Des chefs de cuisine
Pour faire le lien entre l’Abes, les applications qu’elle met à disposition, et les établissements de soutenance, un ensemble cohérent de correspondants a été mis en place à partir de 2011 et chacun dispose d’une liste de diffusion spécifique pour favoriser les échanges. Le coordinateur thèses, nommé par le président ou directeur de l’établissement, dispose d’une vue globale du circuit des thèses dans son établissement. Le correspondant Star est le point de jonction entre l’application du même nom, ses différents intervenants et l’Abes, tandis que le correspondant Step a le même rôle pour cette dernière application. Les applications Step et Star sont interconnectées et les imports ont depuis l’origine été favorisés comme mode d’alimentation afin d’éviter les doubles saisies. Un travail logique de collaboration en a découlé, que ce soit avec l’association Contact pour son outil Adum (Accès doctorat unique et mutualisé)8 ou l’Amue9 pour les imports avec Apogée.
Un rayonnement européen
L’Abes participe au portail européen des thèses Dart Europe10 qui permet, grâce au moissonnage des thèses de Star, d’assurer une visibilité à l’échelle
européenne des thèses électroniques. Car, comme évoqué précédemment, le nerf de la guerre est bien la diffusion de la thèse. Les écueils juridiques sont nombreux et l’arrêté de 2006 trop lacunaire. Si l’objet « thèse » reste complexe à dompter, l’objectif est bien, sauf cas de thèse sous embargo ou confidentielle, de favoriser au maximum cette diffusion. C’est en tous cas dans cette perspective qu’ont été conçues, dès l’origine, Step, Star et theses.fr.
En termes de gestion du réseau des thèses, de visibilité des établissements de soutenance et d’environnement de production des applications Step et Star, c’est la mouvance des institutions de l’enseignement supérieur qui pose aujourd’hui des questions complexes (la mise en place des Comue, par exemple).

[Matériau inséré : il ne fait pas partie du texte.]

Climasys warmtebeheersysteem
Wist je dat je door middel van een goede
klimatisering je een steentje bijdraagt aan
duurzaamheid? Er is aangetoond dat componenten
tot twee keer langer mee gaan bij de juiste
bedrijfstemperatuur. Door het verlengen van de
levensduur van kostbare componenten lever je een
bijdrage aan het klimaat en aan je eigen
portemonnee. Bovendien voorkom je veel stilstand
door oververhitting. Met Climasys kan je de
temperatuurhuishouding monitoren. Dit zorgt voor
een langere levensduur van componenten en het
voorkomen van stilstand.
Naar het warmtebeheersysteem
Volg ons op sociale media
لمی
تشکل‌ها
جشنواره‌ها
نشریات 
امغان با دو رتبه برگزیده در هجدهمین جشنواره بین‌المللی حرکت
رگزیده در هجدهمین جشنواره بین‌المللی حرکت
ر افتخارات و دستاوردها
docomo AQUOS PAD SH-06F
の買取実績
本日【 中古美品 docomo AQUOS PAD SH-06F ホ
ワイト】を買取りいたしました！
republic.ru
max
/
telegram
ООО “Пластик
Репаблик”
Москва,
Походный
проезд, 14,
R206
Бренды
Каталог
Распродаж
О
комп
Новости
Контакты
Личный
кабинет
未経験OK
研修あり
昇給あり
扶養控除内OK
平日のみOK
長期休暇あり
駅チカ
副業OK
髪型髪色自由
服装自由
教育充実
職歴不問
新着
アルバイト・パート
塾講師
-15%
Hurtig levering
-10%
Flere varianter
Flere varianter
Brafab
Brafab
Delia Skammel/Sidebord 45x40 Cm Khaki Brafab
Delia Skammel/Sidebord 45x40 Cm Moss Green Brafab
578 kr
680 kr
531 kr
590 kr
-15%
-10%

L’Abes aurait-elle été visionnaire sur les grandes tendances du doctorat avec les choix de noms pour ses applications ? La recette Step, Star, et, cerise sur le gâteau, theses.fr aurait-elle donc pris ? C’est bien en partageant, en innovant, en cuisinant que le docteur d’aujourd’hui arrive à valoriser sa thèse de façon attractive. Des initiatives récentes le montrent : du concours officiel lancé par la Conférence des présidents d’université (CPU) et le CNRS « Ma thèse en 180 secondes »11 au concours de photos « Cuisine ta thèse» (cf. illustration), en passant par le concours
« Dance your Ph.D » qui récompense une vidéo dansée sur le sujet étudié par le thésard, l’humour est à l’honneur afin de dédramatiser ce « rite de passage», pour reprendre le titre de l’ouvrage de Laetitia Gérard12.